BEGIN Data for this exercise

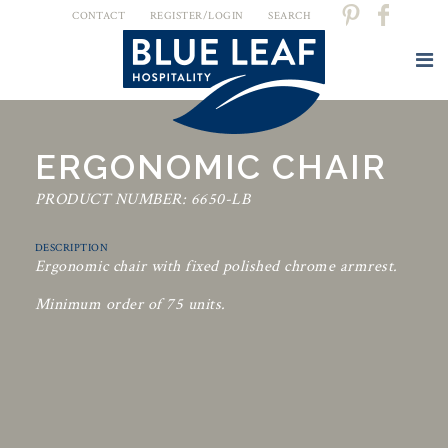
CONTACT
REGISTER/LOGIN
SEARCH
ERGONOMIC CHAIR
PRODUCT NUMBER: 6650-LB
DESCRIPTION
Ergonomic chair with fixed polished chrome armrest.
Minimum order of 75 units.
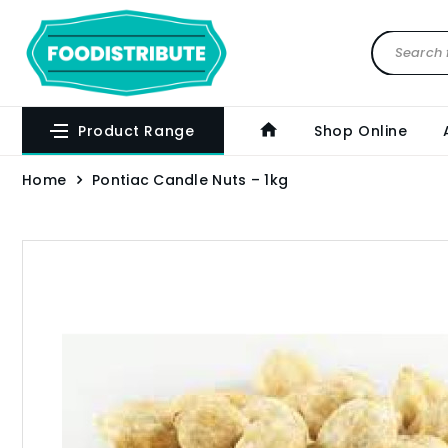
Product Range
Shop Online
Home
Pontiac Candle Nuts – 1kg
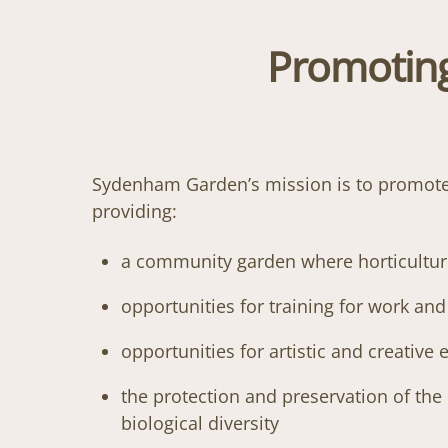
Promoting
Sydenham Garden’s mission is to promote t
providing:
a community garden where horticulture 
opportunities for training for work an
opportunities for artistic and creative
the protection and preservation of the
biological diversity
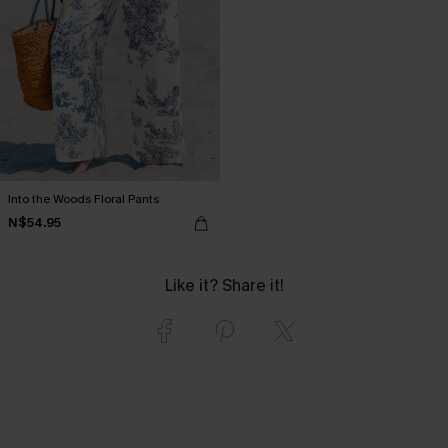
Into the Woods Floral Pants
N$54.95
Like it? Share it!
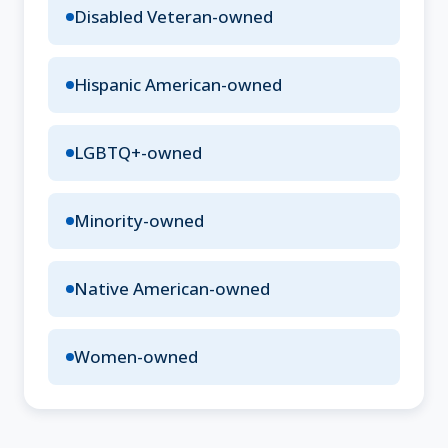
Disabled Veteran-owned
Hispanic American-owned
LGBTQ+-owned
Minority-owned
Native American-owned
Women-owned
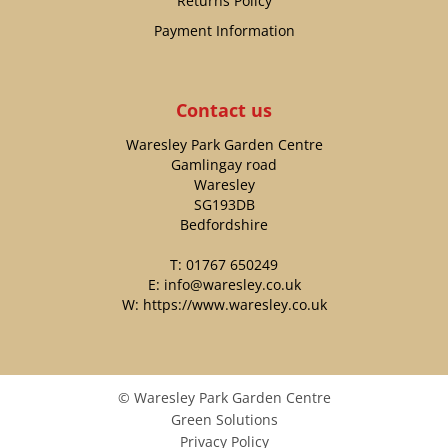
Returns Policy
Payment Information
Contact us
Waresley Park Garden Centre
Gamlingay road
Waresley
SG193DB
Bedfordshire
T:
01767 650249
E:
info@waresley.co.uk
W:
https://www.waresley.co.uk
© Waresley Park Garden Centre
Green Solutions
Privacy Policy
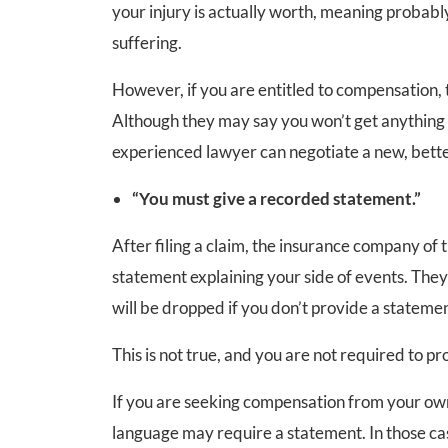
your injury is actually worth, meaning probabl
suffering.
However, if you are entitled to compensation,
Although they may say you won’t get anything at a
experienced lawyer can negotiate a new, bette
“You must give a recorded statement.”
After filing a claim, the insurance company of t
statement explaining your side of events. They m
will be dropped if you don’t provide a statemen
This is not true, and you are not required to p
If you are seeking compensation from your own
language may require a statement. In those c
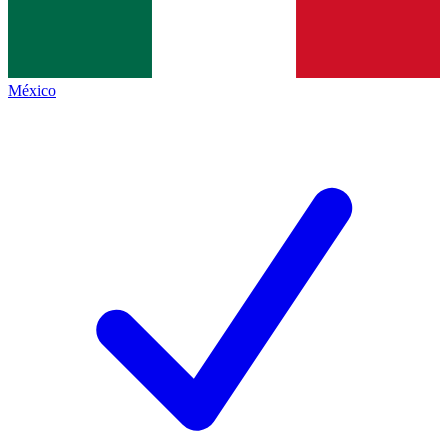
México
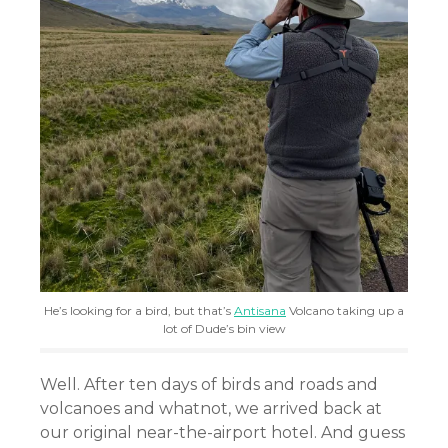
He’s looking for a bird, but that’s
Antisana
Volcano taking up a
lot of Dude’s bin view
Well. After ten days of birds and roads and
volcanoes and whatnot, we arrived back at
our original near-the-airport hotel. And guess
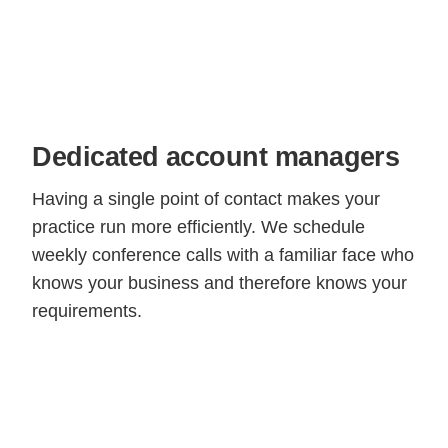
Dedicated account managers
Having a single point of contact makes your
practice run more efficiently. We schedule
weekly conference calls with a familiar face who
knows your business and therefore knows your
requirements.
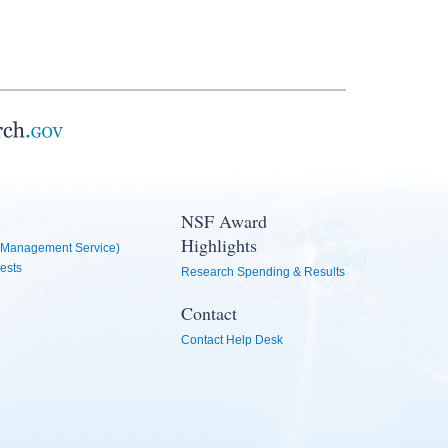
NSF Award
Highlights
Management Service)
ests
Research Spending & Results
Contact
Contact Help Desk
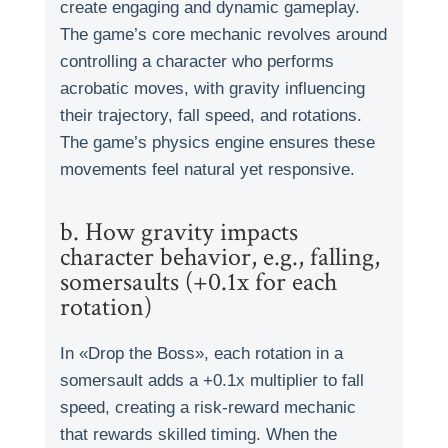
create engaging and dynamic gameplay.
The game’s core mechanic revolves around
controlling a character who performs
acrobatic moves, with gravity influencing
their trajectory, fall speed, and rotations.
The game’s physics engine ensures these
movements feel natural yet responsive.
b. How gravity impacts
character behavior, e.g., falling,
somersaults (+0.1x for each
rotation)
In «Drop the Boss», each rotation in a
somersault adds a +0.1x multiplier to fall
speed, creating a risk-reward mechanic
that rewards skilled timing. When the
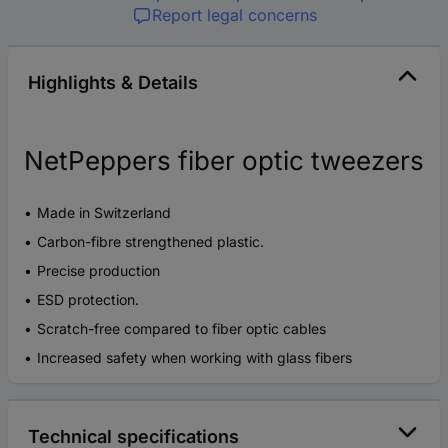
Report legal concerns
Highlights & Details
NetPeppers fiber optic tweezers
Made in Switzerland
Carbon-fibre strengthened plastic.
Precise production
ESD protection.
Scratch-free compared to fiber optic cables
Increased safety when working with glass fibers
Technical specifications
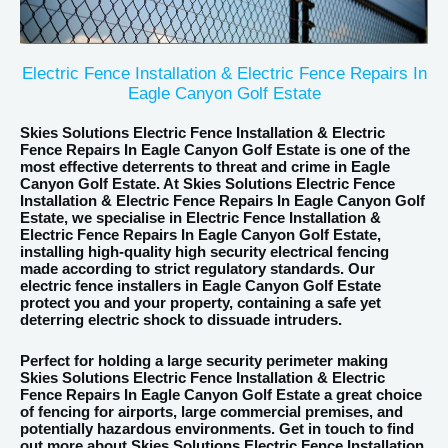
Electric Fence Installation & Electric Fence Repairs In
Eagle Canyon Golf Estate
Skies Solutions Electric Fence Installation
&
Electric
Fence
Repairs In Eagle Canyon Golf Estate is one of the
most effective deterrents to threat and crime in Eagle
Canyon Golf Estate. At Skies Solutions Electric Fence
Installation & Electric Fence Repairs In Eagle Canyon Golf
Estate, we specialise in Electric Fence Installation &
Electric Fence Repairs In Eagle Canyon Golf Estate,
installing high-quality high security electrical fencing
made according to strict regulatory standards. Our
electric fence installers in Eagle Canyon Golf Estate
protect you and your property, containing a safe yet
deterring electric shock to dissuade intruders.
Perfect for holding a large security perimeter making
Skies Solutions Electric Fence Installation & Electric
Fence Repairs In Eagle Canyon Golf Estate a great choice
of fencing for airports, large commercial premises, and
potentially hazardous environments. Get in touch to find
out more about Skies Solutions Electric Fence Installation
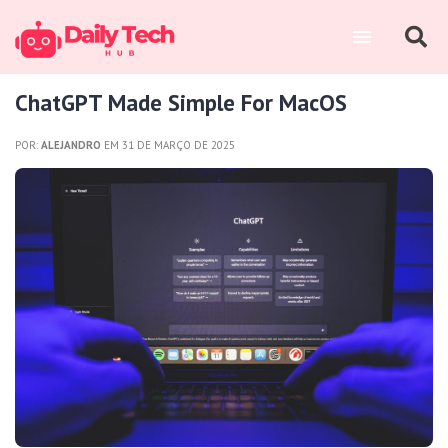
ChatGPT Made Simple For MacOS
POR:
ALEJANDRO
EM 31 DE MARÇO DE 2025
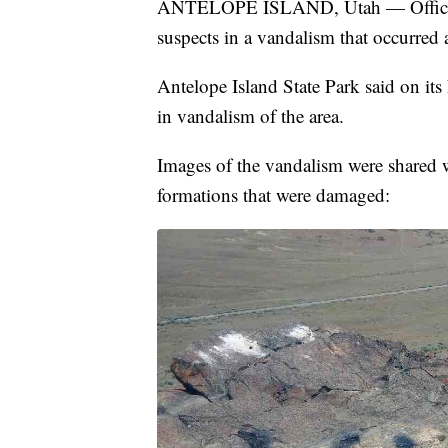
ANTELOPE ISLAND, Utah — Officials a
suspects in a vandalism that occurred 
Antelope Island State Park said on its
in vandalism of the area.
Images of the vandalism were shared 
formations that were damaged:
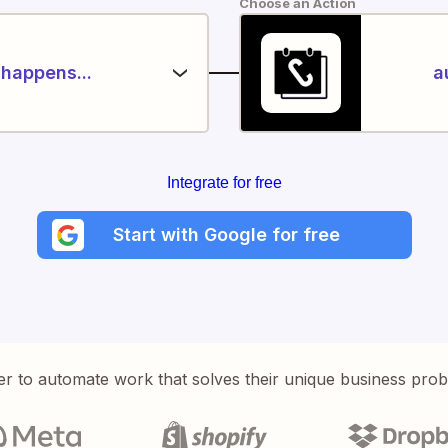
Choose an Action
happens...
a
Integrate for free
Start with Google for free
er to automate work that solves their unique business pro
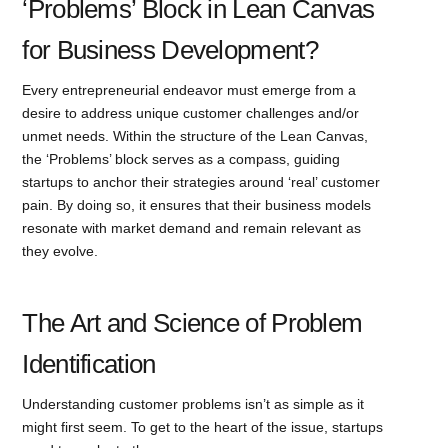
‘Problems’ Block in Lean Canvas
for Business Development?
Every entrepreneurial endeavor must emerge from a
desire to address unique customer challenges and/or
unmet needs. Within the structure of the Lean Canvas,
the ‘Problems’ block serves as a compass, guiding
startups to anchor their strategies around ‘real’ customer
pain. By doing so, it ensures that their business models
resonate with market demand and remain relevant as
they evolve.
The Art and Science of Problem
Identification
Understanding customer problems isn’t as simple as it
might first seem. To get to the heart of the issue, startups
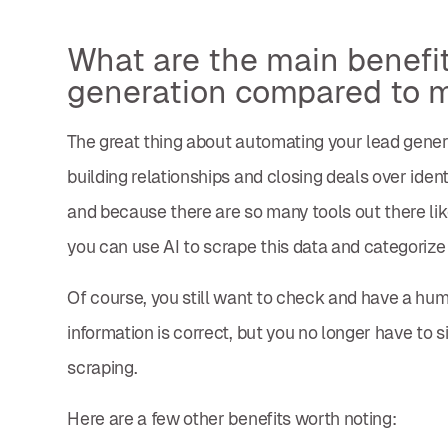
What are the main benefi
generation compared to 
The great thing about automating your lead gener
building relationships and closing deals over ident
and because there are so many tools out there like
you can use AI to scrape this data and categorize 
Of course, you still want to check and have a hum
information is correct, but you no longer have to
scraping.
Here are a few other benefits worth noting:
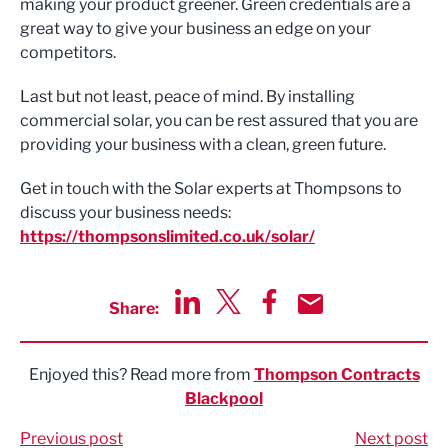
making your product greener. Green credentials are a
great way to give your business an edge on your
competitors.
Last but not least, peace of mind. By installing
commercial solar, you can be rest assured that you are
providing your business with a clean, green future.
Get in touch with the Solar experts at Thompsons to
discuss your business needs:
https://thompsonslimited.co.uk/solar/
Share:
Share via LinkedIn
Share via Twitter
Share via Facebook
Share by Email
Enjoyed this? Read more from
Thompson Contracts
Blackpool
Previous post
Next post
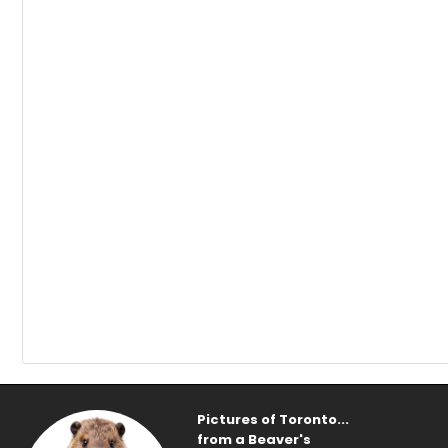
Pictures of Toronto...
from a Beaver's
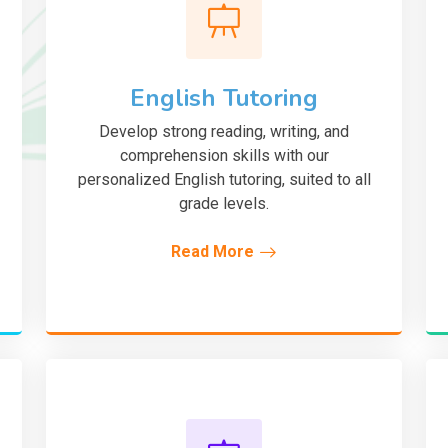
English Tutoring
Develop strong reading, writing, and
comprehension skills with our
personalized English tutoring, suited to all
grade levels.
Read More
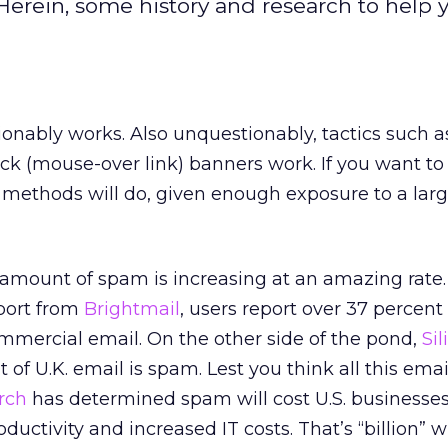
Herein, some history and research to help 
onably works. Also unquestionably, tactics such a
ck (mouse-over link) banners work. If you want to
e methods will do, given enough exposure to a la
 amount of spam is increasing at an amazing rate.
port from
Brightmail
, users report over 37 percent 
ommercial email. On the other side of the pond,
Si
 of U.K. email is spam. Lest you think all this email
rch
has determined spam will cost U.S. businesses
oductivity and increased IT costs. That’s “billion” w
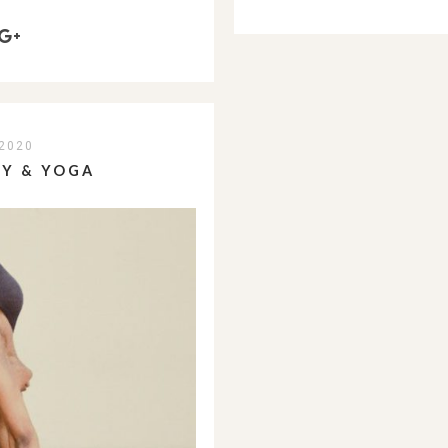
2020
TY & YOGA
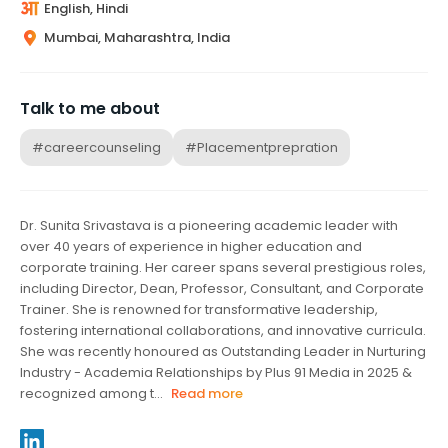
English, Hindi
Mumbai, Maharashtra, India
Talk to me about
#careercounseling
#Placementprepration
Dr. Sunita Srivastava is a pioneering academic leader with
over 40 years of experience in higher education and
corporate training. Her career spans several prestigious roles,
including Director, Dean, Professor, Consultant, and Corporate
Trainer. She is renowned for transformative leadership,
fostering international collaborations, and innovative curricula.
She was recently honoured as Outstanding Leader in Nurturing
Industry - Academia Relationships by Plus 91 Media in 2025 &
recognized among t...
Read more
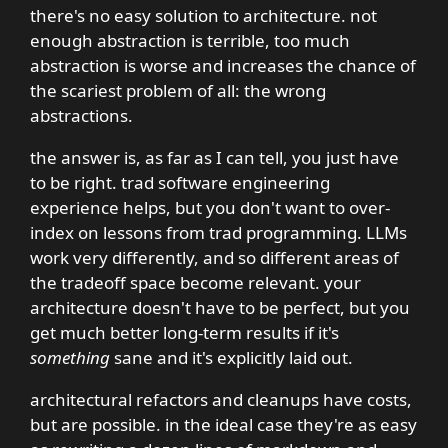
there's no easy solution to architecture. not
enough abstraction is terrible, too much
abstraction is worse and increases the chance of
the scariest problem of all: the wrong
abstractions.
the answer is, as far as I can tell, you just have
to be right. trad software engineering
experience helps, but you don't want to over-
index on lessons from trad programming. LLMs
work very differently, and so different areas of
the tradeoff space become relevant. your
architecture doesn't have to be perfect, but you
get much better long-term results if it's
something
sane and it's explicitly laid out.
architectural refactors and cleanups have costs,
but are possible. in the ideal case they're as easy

END Data for this exercise

A copy of each line above that holds the word "Solutions" is the expected answer.

### Response area
Green Solutions
Skies Solutions Electric Fence Installation
Canyon Golf Estate. At Skies Solutions Electric Fence
Skies Solutions Electric Fence Installation & Electric
out more about Skies Solutions Electric Fence Installation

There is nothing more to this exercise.